++++ MATERIAL TO PROCESS ++++
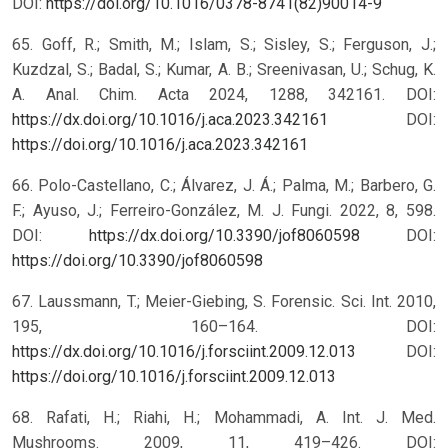
DOI:
https://doi.org/10.1016/0378-8741(82)90014-9
65. Goff, R.; Smith, M.; Islam, S.; Sisley, S.; Ferguson, J.;
Kuzdzal, S.; Badal, S.; Kumar, A. B.; Sreenivasan, U.; Schug, K.
A. Anal. Chim. Acta 2024, 1288, 342161. DOI:
https://dx.doi.org/10.1016/j.aca.2023.342161
DOI:
https://doi.org/10.1016/j.aca.2023.342161
66. Polo-Castellano, C.; Álvarez, J. Á.; Palma, M.; Barbero, G.
F.; Ayuso, J.; Ferreiro-González, M. J. Fungi. 2022, 8, 598.
DOI:
https://dx.doi.org/10.3390/jof8060598
DOI:
https://doi.org/10.3390/jof8060598
67. Laussmann, T.; Meier-Giebing, S. Forensic. Sci. Int. 2010,
195, 160–164. DOI:
https://dx.doi.org/10.1016/j.forsciint.2009.12.013
DOI:
https://doi.org/10.1016/j.forsciint.2009.12.013
68. Rafati, H.; Riahi, H.; Mohammadi, A. Int. J. Med.
Mushrooms. 2009, 11, 419–426. DOI:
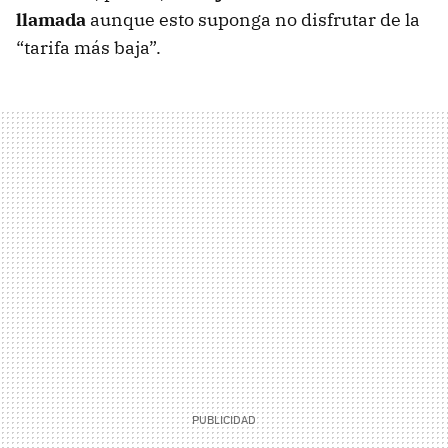
llamada
aunque esto suponga no disfrutar de la
“tarifa más baja”.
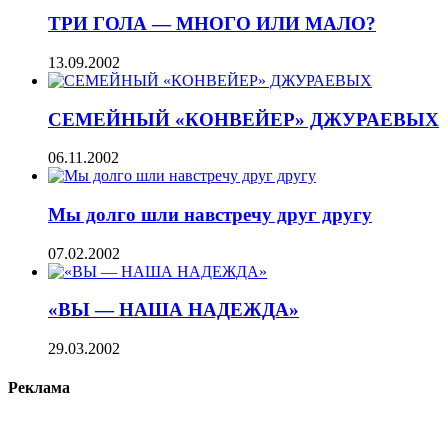
ТРИ ГОЛА — МНОГО ИЛИ МАЛО?
13.09.2002
СЕМЕЙНЫЙ «КОНВЕЙЕР» ДЖУРАЕВЫХ
06.11.2002
Мы долго шли навстречу друг другу
07.02.2002
«ВЫ — НАША НАДЕЖДА»
29.03.2002
Реклама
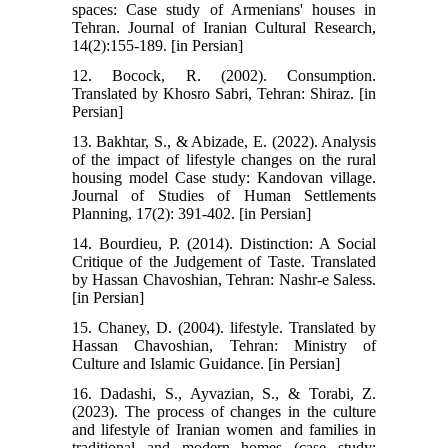
spaces: Case study of Armenians' houses in
Tehran. Journal of Iranian Cultural Research,
14(2):155-189. [in Persian]
12. Bocock, R. (2002). Consumption.
Translated by Khosro Sabri, Tehran: Shiraz. [in
Persian]
13. Bakhtar, S., & Abizade, E. (2022). Analysis
of the impact of lifestyle changes on the rural
housing model Case study: Kandovan village.
Journal of Studies of Human Settlements
Planning, 17(2): 391-402. [in Persian]
14. Bourdieu, P. (2014). Distinction: A Social
Critique of the Judgement of Taste. Translated
by Hassan Chavoshian, Tehran: Nashr-e Saless.
[in Persian]
15. Chaney, D. (2004). lifestyle. Translated by
Hassan Chavoshian, Tehran: Ministry of
Culture and Islamic Guidance. [in Persian]
16. Dadashi, S., Ayvazian, S., & Torabi, Z.
(2023). The process of changes in the culture
and lifestyle of Iranian women and families in
traditional and modern homes (case study:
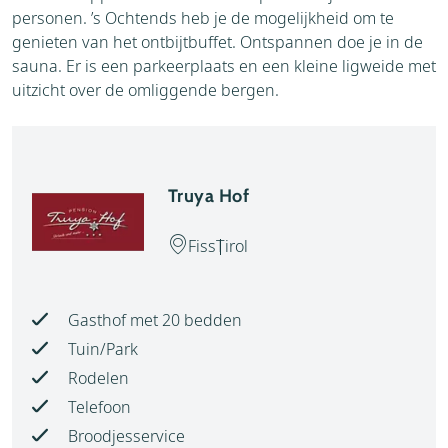
personen. ’s Ochtends heb je de mogelijkheid om te
genieten van het ontbijtbuffet. Ontspannen doe je in de
sauna. Er is een parkeerplaats en een kleine ligweide met
uitzicht over de omliggende bergen.
Truya Hof
Fiss
Tirol
Gasthof met 20 bedden
Tuin/Park
Rodelen
Telefoon
Broodjesservice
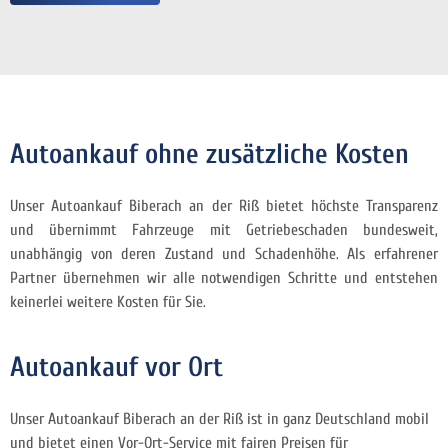
Autoankauf ohne zusätzliche Kosten
Unser Autoankauf Biberach an der Riß bietet höchste Transparenz
und übernimmt Fahrzeuge mit Getriebeschaden bundesweit,
unabhängig von deren Zustand und Schadenhöhe. Als erfahrener
Partner übernehmen wir alle notwendigen Schritte und entstehen
keinerlei weitere Kosten für Sie.
Autoankauf vor Ort
Unser Autoankauf Biberach an der Riß ist in ganz Deutschland mobil
und bietet einen Vor-Ort-Service mit fairen Preisen für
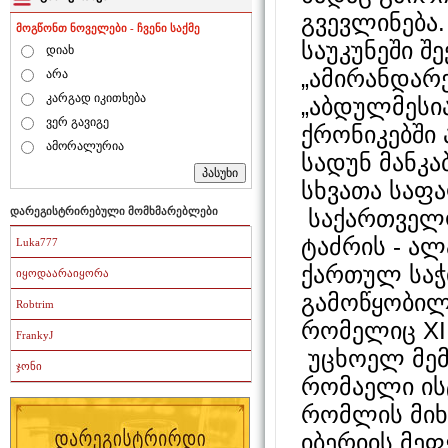
გვევლინება.
მოგწონთ ნოველები - ჩვენი საქმე
საუკუნეში შ
დიახ
„ამირანდარე
არა
კარგად იკითხება
„აბდულმესია
ვერ გავიგე
ქრონიკებში
ამორალურია
სადუნ მანკა
სხვათა საფა
საქართველო
დარეგისტრირებული მომხმარებლები
ტაძრის - ა
Luka777
ქართულ საჭ
იყოდაარაიყორა
გამოწყობილ
Robtrim
რომელიც XI
FrankyJ
უცხოელ მემ
ჯონი
რომაელი ის
რომლის მიხე
იბერიის მე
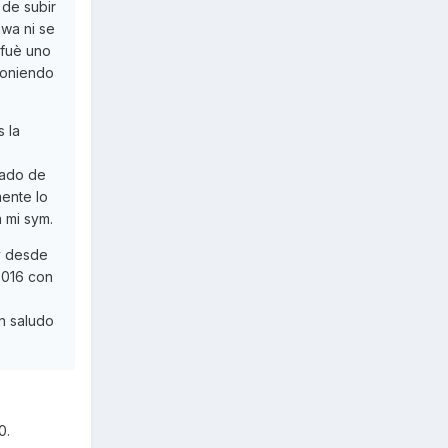
de subir
awa ni se
 fuè uno
poniendo
 la
lado de
mente lo
 mi sym.
 y desde
2016 con
un saludo
0.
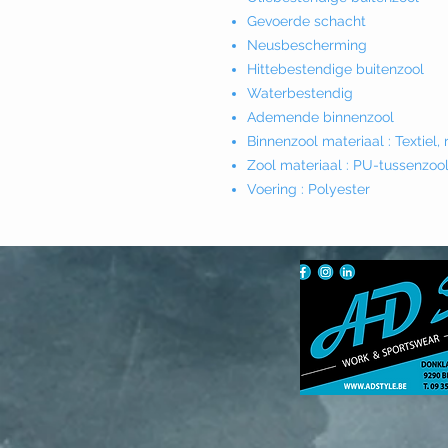
Gevoerde schacht
Neusbescherming
Hittebestendige buitenzool
Waterbestendig
Ademende binnenzool
Binnenzool materiaal : Textiel
Zool materiaal : PU-tussenzool,
Voering : Polyester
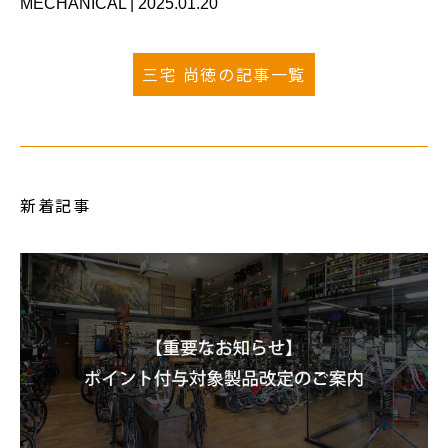
MECHANICAL
|
2025.01.20
三宅 尚徳の記事一覧
新着記事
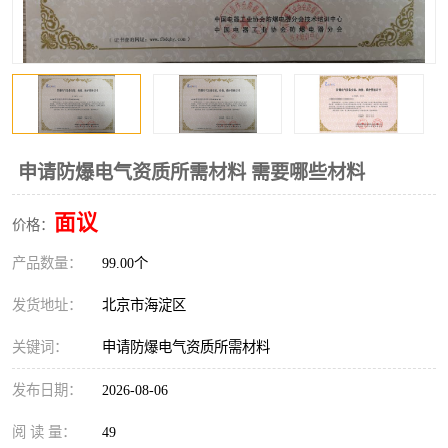
申请防爆电气资质所需材料 需要哪些材料
面议
价格：
产品数量：
99.00个
发货地址：
北京市海淀区
关键词：
申请防爆电气资质所需材料
发布日期：
2026-08-06
阅 读 量：
49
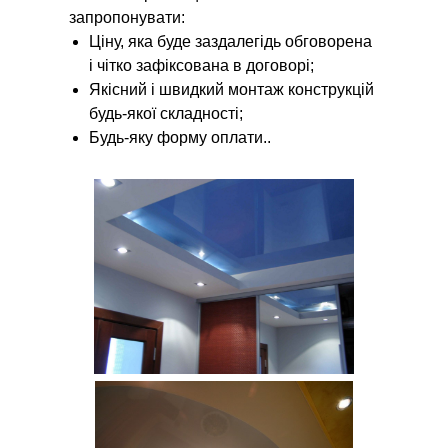
запропонувати:
Ціну, яка буде заздалегідь обговорена
і чітко зафіксована в договорі;
Якісний і швидкий монтаж конструкцій
будь-якої складності;
Будь-яку форму оплати..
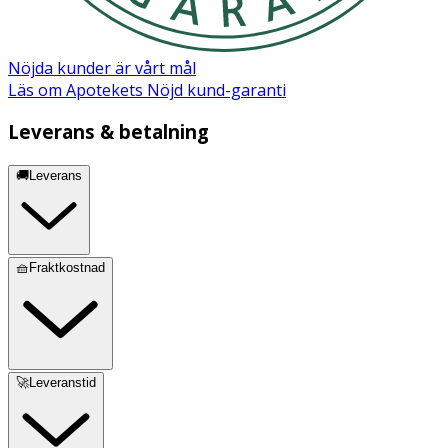
Acid, 1,2-Hexanediol, Caprylyl Glycol, Phenoxy- ethanol,
Aminomethyl Propanol, Propylene Glycol, Citric Acid,
Propanediol, Benzyl Alcohol, Xanthan Gum,
Nöjda kunder är vårt mål
Caprylhydroxamic Acid, +/- CI 19140, CI 17200, CI 42090.
Läs om Apotekets Nöjd kund-garanti
Leverans & betalning
🚚Leverans
🧺Fraktkostnad
🚀Leveranstid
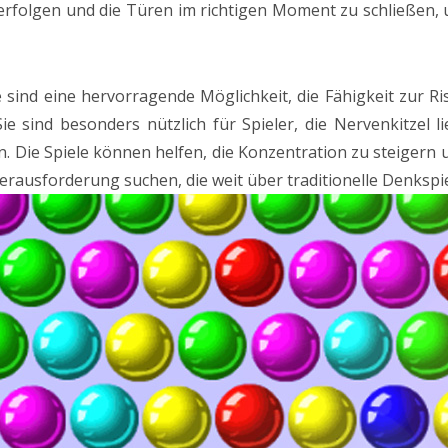
rfolgen und die Türen im richtigen Moment zu schließen, u
e sind eine hervorragende Möglichkeit, die Fähigkeit zur R
ie sind besonders nützlich für Spieler, die Nervenkitzel l
n. Die Spiele können helfen, die Konzentration zu steigern
 Herausforderung suchen, die weit über traditionelle Denkspi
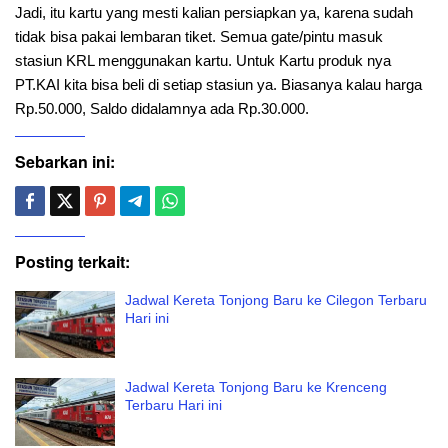
Jadi, itu kartu yang mesti kalian persiapkan ya, karena sudah
tidak bisa pakai lembaran tiket. Semua gate/pintu masuk
stasiun KRL menggunakan kartu. Untuk Kartu produk nya
PT.KAI kita bisa beli di setiap stasiun ya. Biasanya kalau harga
Rp.50.000, Saldo didalamnya ada Rp.30.000.
Sebarkan ini:
Posting terkait:
Jadwal Kereta Tonjong Baru ke Cilegon Terbaru
Hari ini
Jadwal Kereta Tonjong Baru ke Krenceng
Terbaru Hari ini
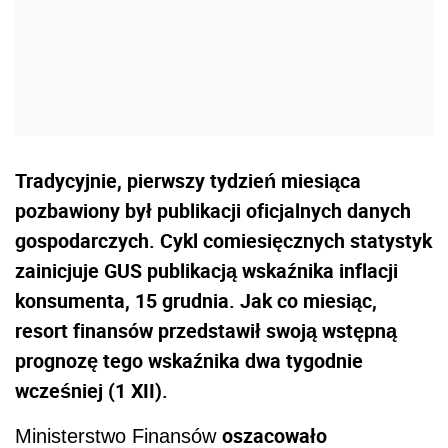
Tradycyjnie, pierwszy tydzień miesiąca
pozbawiony był publikacji oficjalnych danych
gospodarczych. Cykl comiesięcznych statystyk
zainicjuje GUS publikacją wskaźnika inflacji
konsumenta, 15 grudnia. Jak co miesiąc,
resort finansów przedstawił swoją wstępną
prognozę tego wskaźnika dwa tygodnie
wcześniej (1 XII).
oszacowało
Ministerstwo Finansów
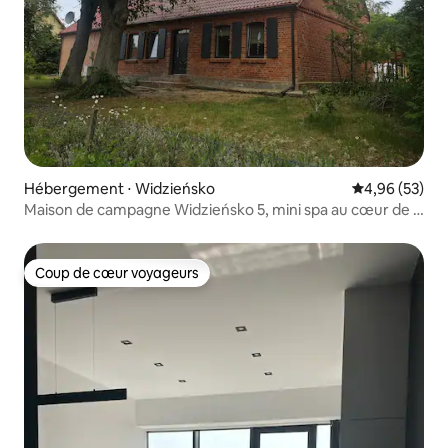
Hébergement ⋅ Widzieńsko
Évaluation mo
4,96 (53)
Maison de campagne Widzieńsko 5, mini spa au cœur de la
nature
Coup de cœur voyageurs
Coup de cœur voyageurs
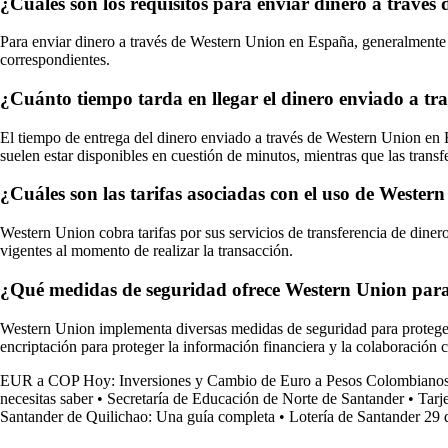
¿Cuáles son los requisitos para enviar dinero a travé
Para enviar dinero a través de Western Union en España, generalmente se
correspondientes.
¿Cuánto tiempo tarda en llegar el dinero enviado a t
El tiempo de entrega del dinero enviado a través de Western Union en E
suelen estar disponibles en cuestión de minutos, mientras que las transf
¿Cuáles son las tarifas asociadas con el uso de Weste
Western Union cobra tarifas por sus servicios de transferencia de dinero
vigentes al momento de realizar la transacción.
¿Qué medidas de seguridad ofrece Western Union para 
Western Union implementa diversas medidas de seguridad para proteger l
encriptación para proteger la información financiera y la colaboración 
EUR a COP Hoy: Inversiones y Cambio de Euro a Pesos Colombiano
necesitas saber
•
Secretaría de Educación de Norte de Santander
•
Tarj
Santander de Quilichao: Una guía completa
•
Lotería de Santander 29 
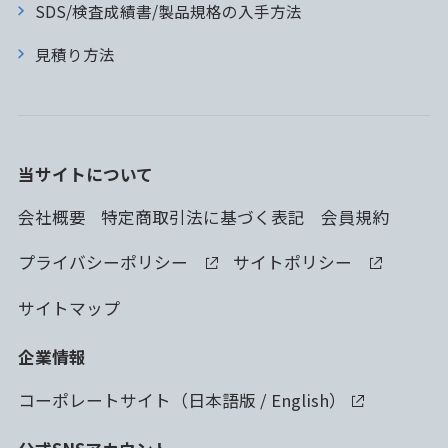
SDS/検査成績書/製品規格の入手方法
見積り方法
当サイトについて
会社概要
特定商取引法に基づく表記
会員規約
プライバシーポリシー
サイトポリシー
サイトマップ
企業情報
コーポレートサイト（
日本語版
/
English
）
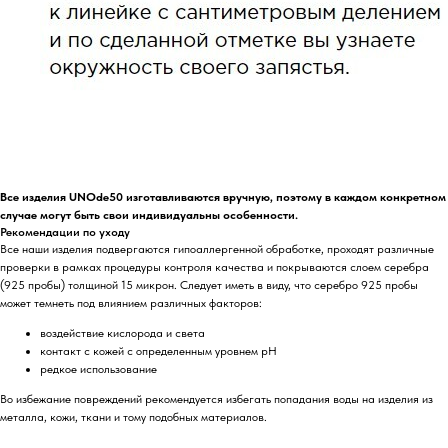
Все изделия UNOde50 изготавливаются вручную, поэтому в каждом конкретном
случае могут быть свои индивидуальны особенности.
Рекомендации по уходу
Все наши изделия подвергаются гипоаллергенной обработке, проходят различные
проверки в рамках процедуры контроля качества и покрываются слоем серебра
(925 пробы) толщиной 15 микрон. Следует иметь в виду, что серебро 925 пробы
может темнеть под влиянием различных факторов:
воздействие кислорода и света
контакт с кожей с определенным уровнем pH
редкое использование
Во избежание повреждений рекомендуется избегать попадания воды на изделия из
металла, кожи, ткани и тому подобных материалов.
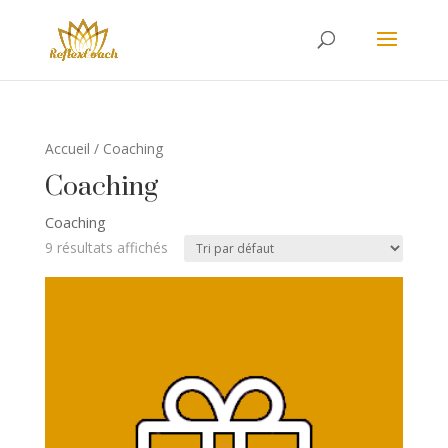
Accueil
/ Coaching
Coaching
Coaching
9 résultats affichés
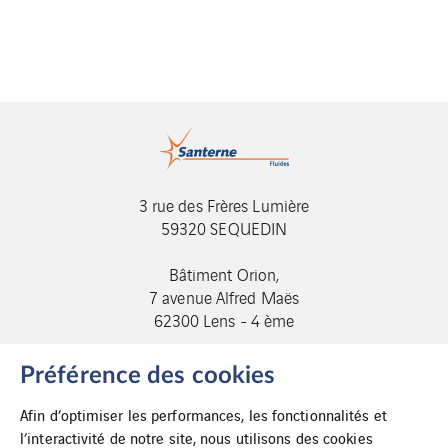
3 rue des Frères Lumière
59320 SEQUEDIN
Bâtiment Orion,
7 avenue Alfred Maës
62300 Lens - 4 ème
Tel :+33 (0)3 20 22 08 92
Préférence des cookies
Afin d’optimiser les performances, les fonctionnalités et
l’interactivité de notre site, nous utilisons des cookies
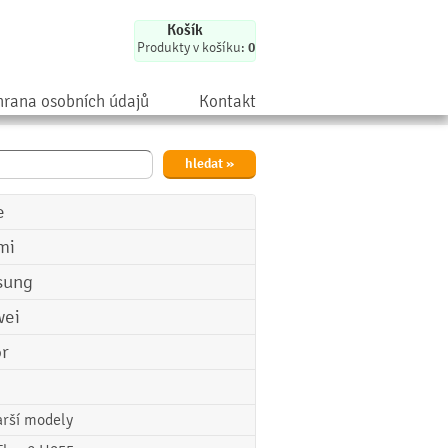
Košík
Produkty v košíku:
0
rana osobních údajů
Kontakt
e
mi
sung
ei
r
arší modely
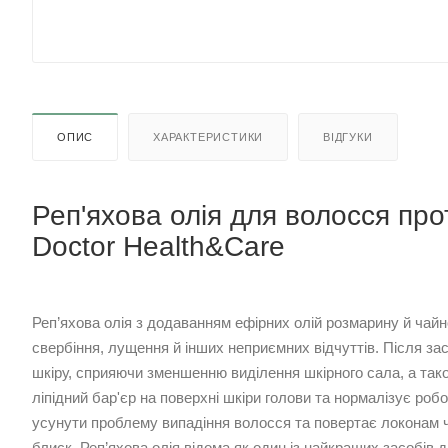
ОПИС
ХАРАКТЕРИСТИКИ
ВІДГУКИ
Реп'яхова олія для волосся про
Doctor Health&Care
Реп’яхова олія з додаванням ефірних олій розмарину й чай
свербіння, лущення й інших неприємних відчуттів. Після за
шкіру, сприяючи зменшенню виділення шкірного сала, а та
ліпідний бар'єр на поверхні шкіри голови та нормалізує роб
усунути проблему випадіння волосся та повертає локонам ч
блиск. Реп’яхова олія відома як один із найкращих засобів 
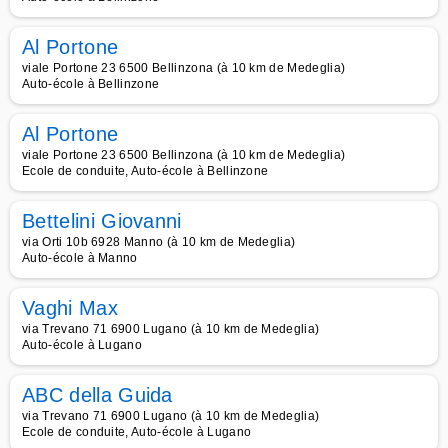
Al Portone
viale Portone 23 6500 Bellinzona (à 10 km de Medeglia)
Auto-école à Bellinzone
Al Portone
viale Portone 23 6500 Bellinzona (à 10 km de Medeglia)
Ecole de conduite, Auto-école à Bellinzone
Bettelini Giovanni
via Orti 10b 6928 Manno (à 10 km de Medeglia)
Auto-école à Manno
Vaghi Max
via Trevano 71 6900 Lugano (à 10 km de Medeglia)
Auto-école à Lugano
ABC della Guida
via Trevano 71 6900 Lugano (à 10 km de Medeglia)
Ecole de conduite, Auto-école à Lugano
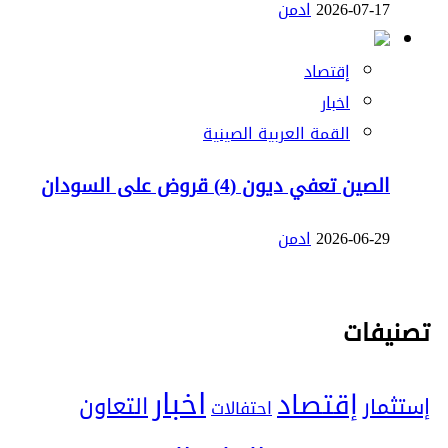
2026-07-17
ادمن
إقتصاد
اخبار
القمة العربية الصينية
الصين تعفي ديون (4) قروض على السودان
2026-06-29
ادمن
تصنيفات
اخبار
إقتصاد
التعاون
إستثمار
احتفالات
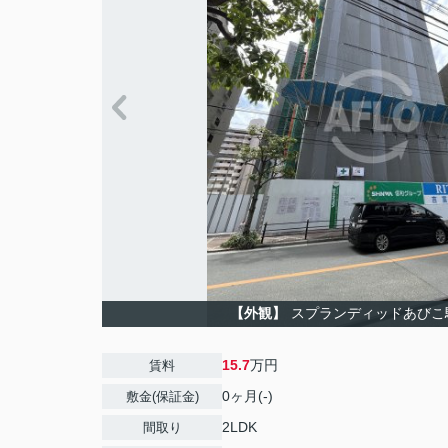
【外観】
スプランディッドあびこ
15.7
万円
賃料
0ヶ月(-)
敷金(保証金)
2LDK
間取り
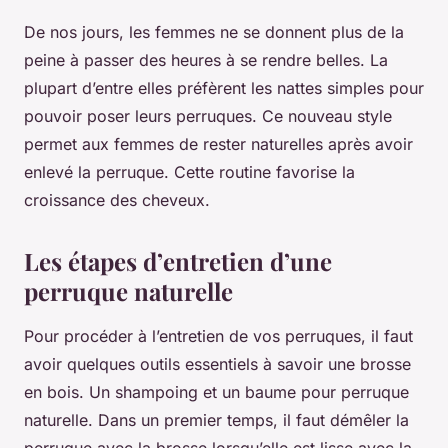
De nos jours, les femmes ne se donnent plus de la
peine à passer des heures à se rendre belles. La
plupart d’entre elles préfèrent les nattes simples pour
pouvoir poser leurs perruques. Ce nouveau style
permet aux femmes de rester naturelles après avoir
enlevé la perruque. Cette routine favorise la
croissance des cheveux.
Les étapes d’entretien d’une
perruque naturelle
Pour procéder à l’entretien de vos perruques, il faut
avoir quelques outils essentiels à savoir une brosse
en bois. Un shampoing et un baume pour perruque
naturelle. Dans un premier temps, il faut démêler la
perruque avec la brosse lorsqu’elle est lisse avec la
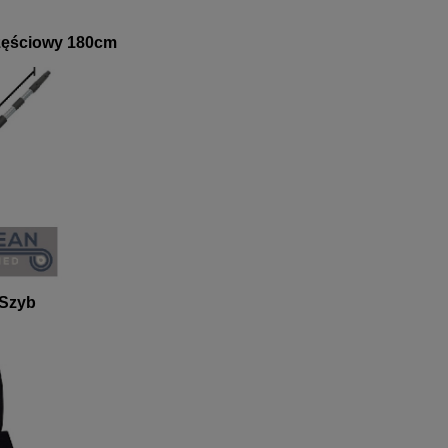
częściowy 180cm
 Szyb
++++
Filter the entries down to the lines with the word "Journal" in them.

Tehran. Journal of Iranian Cultural Research,
Journal of Studies of Human Settlements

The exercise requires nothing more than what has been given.